REQUIRED WORK:
Once you find the line with "in the top-left." in the data below, transcribe exactly each line from there to the line with "34: (192, 533)", inclusive, and nothing else. Drop the pictures.

INFORMATION Block Start

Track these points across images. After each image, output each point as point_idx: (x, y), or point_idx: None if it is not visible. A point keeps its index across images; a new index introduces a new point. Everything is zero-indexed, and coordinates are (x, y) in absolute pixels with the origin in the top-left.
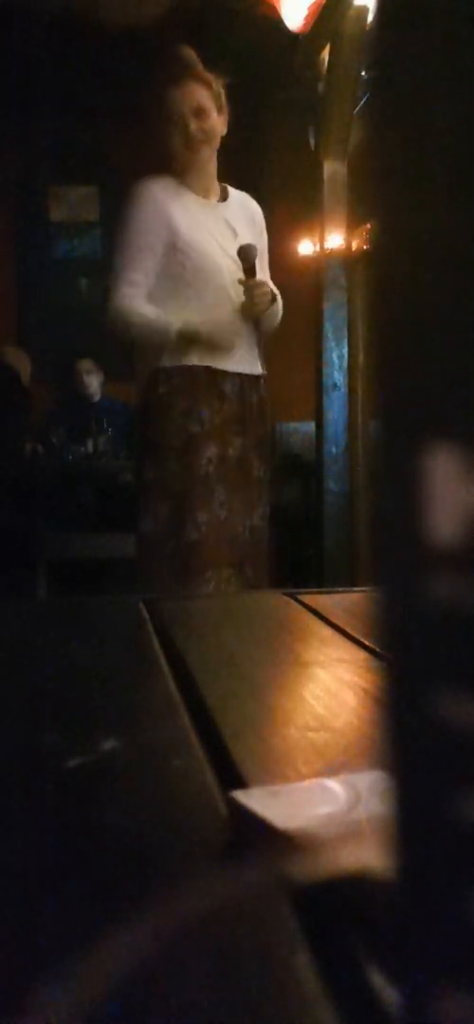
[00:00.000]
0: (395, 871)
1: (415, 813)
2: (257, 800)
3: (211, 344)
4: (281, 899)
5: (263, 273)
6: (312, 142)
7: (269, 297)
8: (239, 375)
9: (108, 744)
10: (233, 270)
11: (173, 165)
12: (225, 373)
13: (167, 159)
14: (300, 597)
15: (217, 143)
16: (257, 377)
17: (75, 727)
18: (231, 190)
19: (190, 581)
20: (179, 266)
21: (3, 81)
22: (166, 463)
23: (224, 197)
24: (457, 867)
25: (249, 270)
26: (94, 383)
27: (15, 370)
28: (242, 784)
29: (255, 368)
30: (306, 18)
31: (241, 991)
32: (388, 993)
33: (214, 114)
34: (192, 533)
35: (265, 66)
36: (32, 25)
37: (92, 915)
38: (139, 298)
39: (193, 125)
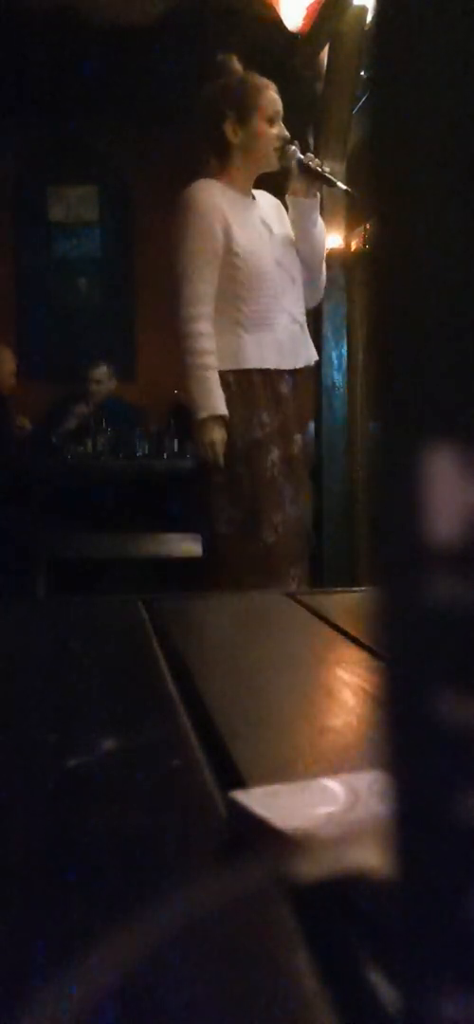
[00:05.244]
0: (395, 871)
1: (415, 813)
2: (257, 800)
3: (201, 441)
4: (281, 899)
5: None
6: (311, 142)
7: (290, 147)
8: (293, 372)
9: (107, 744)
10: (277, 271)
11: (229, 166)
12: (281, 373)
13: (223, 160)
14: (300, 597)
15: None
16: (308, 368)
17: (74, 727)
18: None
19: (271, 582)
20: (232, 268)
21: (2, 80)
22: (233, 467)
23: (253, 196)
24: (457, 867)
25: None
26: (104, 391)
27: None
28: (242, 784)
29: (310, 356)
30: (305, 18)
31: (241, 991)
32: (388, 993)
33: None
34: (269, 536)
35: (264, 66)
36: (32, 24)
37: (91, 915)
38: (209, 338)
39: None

INFORMATION Block End
INFORMATION Block Start

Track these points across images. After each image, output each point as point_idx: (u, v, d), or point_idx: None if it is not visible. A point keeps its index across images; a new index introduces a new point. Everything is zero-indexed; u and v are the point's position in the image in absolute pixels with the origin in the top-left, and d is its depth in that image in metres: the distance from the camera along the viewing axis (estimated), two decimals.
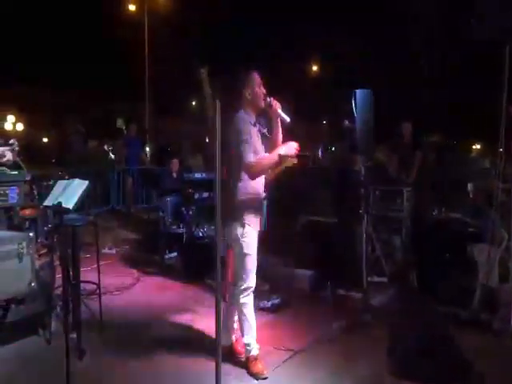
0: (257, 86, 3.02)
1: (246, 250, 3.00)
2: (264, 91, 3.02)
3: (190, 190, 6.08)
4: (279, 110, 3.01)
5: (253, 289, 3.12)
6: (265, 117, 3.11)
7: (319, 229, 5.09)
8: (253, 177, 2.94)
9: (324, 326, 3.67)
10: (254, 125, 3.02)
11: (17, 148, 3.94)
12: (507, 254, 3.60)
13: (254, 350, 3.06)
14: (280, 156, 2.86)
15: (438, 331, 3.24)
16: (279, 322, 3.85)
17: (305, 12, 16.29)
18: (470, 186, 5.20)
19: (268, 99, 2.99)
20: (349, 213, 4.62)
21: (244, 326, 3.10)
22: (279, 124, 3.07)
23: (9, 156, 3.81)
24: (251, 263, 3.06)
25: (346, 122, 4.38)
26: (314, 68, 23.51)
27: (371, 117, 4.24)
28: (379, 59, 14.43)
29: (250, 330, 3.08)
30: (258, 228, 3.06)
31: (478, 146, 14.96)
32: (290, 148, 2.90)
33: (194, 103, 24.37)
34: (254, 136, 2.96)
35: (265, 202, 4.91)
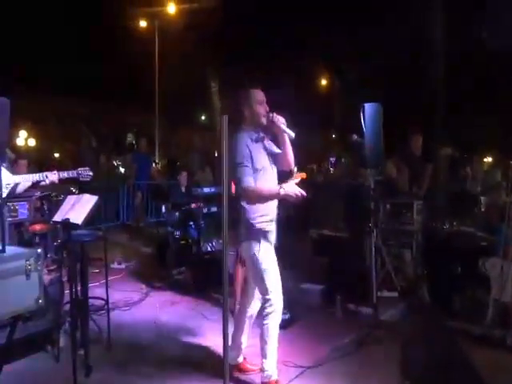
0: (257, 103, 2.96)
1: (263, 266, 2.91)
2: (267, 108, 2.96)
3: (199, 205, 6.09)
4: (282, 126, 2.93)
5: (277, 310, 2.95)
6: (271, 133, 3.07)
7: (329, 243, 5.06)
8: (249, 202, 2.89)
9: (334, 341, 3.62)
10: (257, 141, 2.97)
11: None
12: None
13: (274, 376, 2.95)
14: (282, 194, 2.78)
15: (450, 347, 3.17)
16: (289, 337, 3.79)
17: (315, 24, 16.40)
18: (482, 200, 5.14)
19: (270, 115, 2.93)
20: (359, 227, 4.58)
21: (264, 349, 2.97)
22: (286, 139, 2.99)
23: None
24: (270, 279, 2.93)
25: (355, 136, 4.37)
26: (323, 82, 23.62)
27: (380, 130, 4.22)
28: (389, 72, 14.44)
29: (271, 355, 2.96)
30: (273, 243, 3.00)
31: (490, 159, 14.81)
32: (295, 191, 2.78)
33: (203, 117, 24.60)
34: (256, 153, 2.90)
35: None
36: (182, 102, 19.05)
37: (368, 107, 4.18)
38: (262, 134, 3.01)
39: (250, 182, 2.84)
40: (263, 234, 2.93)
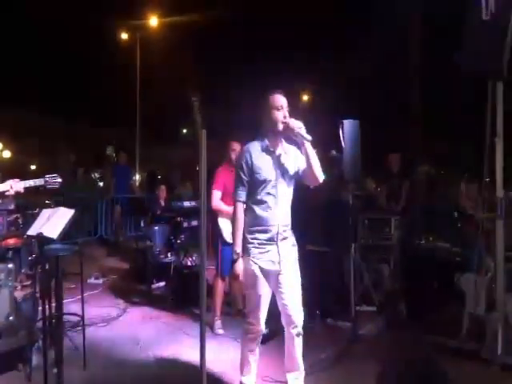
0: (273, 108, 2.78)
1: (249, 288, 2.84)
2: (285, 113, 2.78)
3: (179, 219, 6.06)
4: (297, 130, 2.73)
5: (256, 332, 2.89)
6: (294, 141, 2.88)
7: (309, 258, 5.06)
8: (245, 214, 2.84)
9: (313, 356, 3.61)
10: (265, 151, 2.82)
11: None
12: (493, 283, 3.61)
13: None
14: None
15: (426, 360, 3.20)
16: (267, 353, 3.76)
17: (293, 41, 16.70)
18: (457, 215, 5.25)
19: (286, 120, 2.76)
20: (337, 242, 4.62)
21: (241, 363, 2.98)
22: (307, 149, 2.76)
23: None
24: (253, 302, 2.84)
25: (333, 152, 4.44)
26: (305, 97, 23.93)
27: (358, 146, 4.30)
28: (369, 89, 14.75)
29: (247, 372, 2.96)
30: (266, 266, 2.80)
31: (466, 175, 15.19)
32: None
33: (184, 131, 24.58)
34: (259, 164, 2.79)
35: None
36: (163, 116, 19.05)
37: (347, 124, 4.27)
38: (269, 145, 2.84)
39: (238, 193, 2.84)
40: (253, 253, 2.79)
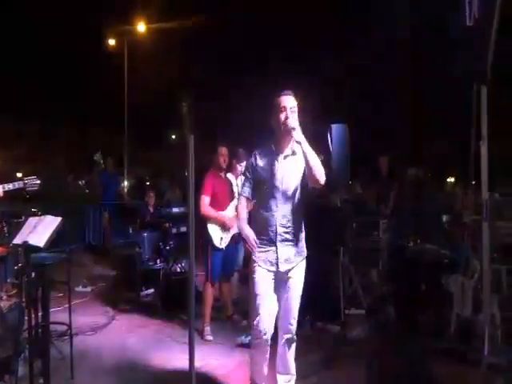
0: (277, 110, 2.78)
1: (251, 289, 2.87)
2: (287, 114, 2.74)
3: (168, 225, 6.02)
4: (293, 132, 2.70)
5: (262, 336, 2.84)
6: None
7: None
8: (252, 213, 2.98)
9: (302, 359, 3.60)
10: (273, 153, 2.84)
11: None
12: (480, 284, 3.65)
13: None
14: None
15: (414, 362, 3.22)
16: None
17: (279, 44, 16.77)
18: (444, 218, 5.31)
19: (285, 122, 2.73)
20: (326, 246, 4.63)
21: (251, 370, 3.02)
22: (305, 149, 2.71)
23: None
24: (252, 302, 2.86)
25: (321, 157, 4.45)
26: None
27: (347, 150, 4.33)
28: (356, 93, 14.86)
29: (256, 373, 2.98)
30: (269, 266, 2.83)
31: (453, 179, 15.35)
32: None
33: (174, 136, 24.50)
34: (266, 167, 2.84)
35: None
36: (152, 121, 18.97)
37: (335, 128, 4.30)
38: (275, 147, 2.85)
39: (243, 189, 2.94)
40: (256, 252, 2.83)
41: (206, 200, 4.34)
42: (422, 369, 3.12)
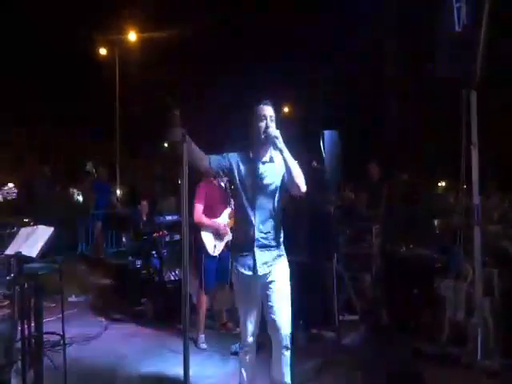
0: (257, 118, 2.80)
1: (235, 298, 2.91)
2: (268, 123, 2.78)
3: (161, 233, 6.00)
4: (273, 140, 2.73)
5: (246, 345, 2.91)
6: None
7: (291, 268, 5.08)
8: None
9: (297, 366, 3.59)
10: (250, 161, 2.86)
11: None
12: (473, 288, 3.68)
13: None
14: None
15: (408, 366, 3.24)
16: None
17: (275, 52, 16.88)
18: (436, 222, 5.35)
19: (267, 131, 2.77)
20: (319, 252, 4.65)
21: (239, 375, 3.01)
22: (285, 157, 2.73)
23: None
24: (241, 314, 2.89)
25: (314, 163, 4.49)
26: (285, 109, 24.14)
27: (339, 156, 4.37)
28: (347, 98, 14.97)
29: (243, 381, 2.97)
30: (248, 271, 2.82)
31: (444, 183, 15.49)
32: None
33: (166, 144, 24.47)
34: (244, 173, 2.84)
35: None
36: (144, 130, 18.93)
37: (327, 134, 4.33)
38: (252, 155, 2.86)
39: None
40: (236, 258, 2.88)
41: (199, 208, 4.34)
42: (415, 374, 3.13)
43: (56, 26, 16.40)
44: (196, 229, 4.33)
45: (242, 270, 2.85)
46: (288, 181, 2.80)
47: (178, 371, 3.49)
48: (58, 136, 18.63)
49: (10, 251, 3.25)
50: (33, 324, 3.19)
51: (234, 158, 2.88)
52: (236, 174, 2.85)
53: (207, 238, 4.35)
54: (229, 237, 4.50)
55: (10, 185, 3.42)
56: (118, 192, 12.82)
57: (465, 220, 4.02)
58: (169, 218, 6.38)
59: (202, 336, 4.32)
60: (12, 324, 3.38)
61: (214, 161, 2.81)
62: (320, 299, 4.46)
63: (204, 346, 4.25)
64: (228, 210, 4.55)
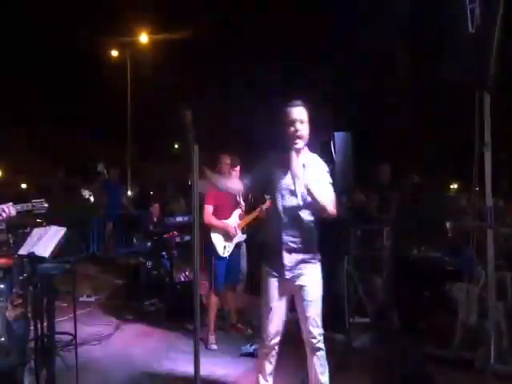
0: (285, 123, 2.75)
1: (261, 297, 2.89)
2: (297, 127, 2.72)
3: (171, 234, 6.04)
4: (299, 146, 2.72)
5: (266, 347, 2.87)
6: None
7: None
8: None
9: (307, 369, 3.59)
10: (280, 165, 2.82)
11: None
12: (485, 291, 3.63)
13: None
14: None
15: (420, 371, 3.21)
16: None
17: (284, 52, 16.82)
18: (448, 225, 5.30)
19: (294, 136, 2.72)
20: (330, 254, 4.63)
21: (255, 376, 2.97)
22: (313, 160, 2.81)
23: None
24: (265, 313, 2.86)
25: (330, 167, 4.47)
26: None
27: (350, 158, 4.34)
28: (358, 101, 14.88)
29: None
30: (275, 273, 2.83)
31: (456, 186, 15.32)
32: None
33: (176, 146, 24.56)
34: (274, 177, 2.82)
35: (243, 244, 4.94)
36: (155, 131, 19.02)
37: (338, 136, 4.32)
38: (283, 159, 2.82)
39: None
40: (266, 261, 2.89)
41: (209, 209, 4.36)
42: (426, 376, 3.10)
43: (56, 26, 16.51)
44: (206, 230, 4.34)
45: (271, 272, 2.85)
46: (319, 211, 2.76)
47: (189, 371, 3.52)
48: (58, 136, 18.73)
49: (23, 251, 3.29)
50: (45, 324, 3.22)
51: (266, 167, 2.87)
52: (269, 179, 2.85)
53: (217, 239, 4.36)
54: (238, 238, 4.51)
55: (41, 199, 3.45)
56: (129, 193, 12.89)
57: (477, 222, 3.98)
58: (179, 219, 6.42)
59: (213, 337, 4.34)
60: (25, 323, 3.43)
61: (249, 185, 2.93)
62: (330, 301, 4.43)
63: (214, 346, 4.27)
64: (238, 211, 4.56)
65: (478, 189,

INFORMATION Block End
INFORMATION Block Start

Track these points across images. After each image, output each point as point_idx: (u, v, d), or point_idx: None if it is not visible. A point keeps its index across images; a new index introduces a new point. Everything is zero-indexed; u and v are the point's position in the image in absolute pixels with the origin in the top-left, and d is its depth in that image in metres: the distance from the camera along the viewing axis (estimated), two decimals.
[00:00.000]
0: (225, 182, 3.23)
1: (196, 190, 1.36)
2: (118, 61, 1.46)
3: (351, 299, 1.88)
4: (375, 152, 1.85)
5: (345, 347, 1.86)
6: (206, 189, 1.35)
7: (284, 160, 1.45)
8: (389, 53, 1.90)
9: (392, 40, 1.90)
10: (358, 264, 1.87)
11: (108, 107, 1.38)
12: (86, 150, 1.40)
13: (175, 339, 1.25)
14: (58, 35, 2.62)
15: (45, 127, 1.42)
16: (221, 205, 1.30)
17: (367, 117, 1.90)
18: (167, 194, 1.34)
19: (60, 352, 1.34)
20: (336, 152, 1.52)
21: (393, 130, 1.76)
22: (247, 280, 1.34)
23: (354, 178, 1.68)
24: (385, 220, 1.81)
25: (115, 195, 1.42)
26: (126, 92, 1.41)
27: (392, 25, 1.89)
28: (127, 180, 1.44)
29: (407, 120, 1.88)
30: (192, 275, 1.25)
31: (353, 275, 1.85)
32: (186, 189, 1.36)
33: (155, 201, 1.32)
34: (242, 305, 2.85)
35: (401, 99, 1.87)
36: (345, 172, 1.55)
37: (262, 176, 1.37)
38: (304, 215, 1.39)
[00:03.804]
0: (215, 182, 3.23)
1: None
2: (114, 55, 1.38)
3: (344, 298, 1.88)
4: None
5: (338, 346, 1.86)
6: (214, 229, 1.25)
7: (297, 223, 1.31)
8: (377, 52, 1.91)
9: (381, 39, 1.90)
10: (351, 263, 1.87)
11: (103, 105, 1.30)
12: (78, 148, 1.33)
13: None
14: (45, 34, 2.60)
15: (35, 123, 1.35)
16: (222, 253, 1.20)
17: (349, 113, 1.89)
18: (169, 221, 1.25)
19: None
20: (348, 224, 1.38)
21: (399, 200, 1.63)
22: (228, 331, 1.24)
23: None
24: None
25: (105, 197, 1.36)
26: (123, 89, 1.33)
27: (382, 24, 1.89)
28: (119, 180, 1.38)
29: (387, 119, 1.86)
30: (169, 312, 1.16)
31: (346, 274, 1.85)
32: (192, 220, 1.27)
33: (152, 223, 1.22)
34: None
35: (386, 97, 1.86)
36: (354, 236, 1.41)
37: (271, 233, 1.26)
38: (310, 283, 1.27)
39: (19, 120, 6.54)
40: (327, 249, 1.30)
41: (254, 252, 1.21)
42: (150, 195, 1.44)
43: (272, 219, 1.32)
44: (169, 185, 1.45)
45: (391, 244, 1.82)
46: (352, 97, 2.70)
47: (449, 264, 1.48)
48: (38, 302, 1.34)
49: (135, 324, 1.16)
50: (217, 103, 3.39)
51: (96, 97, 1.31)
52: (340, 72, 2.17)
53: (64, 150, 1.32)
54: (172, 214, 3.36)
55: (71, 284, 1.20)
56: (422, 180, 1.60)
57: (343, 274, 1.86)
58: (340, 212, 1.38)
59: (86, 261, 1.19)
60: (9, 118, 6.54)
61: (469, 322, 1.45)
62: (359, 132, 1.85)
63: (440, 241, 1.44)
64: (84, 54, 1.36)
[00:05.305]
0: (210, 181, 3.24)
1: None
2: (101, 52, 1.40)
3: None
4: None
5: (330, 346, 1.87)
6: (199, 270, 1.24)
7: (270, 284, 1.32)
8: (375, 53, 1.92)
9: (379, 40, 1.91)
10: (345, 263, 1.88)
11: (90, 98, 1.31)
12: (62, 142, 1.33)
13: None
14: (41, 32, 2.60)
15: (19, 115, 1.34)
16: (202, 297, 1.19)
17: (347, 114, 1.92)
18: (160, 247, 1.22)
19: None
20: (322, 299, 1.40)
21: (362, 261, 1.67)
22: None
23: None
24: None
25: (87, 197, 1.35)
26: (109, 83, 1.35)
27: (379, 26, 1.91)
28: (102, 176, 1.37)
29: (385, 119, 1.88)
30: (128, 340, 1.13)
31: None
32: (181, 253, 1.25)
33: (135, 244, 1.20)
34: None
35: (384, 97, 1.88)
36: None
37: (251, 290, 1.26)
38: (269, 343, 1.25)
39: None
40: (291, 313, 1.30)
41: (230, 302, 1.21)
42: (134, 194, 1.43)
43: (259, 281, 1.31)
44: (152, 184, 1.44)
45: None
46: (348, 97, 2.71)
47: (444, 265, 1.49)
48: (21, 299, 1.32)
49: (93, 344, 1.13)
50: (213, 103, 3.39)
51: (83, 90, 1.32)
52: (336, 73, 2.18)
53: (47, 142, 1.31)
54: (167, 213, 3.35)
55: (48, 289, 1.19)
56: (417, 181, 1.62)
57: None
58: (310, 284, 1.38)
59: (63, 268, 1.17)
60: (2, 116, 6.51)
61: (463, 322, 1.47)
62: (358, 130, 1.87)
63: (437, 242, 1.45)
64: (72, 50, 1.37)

INFORMATION Block End

EXERCISE RESPONSE:
Track these points across images. After each image, output each point as point_idx: (x, y), or point_idx: None if it is not visible. A point keeps its index across images; a new index introduces a new point. Everything is zero-indexed, and coordinates are (x, y) in absolute pixels with the origin in the top-left.
[00:00.000]
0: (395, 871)
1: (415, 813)
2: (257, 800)
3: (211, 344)
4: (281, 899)
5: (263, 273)
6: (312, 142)
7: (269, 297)
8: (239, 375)
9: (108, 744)
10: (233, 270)
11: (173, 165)
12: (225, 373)
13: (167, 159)
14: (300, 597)
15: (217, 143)
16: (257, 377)
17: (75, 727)
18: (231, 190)
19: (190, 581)
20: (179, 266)
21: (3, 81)
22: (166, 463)
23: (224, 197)
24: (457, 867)
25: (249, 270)
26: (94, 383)
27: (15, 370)
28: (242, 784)
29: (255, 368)
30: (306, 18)
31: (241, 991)
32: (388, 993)
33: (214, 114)
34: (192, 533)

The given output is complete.